The potential for near infrared (NIR) spectroscopy to be used to detect quality changes in stored grain was investigated. Wheat, barley and canola were stored at different temperatures and moisture content for a period of 12 months. NIR reflectance spectra of the samples recorded prior to storage were contrasted against the spectra of the samples stored under various conditions by calculating the root mean squares of the point-for-point spectral differences. The ability of NIR to indicate whether there were changes occurring in the grain was determined by the spectral differences being greater than the differences due to repacking. Changes in NIR spectra were low in grain stored at low temperatures and moisture content, but increased in grain stored under more adverse conditions.
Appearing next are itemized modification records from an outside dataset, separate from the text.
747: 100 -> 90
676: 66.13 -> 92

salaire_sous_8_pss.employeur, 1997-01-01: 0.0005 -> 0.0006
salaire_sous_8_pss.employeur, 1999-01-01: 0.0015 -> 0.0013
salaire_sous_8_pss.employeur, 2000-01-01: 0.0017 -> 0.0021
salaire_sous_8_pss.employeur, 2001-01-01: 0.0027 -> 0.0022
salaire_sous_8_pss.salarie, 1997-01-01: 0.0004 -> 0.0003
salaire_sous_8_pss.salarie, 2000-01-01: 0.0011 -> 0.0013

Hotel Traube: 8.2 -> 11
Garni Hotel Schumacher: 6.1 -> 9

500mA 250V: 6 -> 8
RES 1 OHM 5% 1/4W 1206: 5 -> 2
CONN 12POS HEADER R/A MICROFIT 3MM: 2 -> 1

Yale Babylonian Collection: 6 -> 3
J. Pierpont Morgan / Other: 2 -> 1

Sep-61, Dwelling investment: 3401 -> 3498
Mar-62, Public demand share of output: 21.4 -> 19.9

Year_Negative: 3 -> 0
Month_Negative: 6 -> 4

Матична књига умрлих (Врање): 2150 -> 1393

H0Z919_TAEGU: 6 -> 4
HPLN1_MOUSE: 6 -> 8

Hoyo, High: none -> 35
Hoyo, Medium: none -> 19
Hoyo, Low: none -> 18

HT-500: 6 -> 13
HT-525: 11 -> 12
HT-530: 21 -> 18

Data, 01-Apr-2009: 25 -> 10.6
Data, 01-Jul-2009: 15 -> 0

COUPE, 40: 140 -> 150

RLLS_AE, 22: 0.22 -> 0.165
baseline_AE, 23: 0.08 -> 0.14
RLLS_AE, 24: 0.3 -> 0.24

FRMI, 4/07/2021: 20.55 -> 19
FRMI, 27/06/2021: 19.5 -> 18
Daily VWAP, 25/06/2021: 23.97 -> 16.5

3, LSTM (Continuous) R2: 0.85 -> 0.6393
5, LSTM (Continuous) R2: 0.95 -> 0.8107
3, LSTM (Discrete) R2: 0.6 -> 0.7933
For wheat and barley stored for 12 months at 30°C and 14% moisture content, spectral contrasts increased to 1294 and 790 microabsorbance units, respectively. Changes in spectral contrast of canola were higher with contrasts of canola stored for 12 months at 30°C and 8% moisture content reaching 2700 microabsorbance units. In order to confirm that the changes seen in the contrast were due to changes in the grain and not due to the drift in the NIR instrument, a stable chemical standard (polyethylene) was used as a control. The results show that spectral differences can be used to monitor the post-harvest maturity of wheat and barley. Spectral changes observed in standard cells containing wheat and barley decreased after six months. The continual high rate of change observed in spectral differences of canola makes it unsuitable for use in standard cells.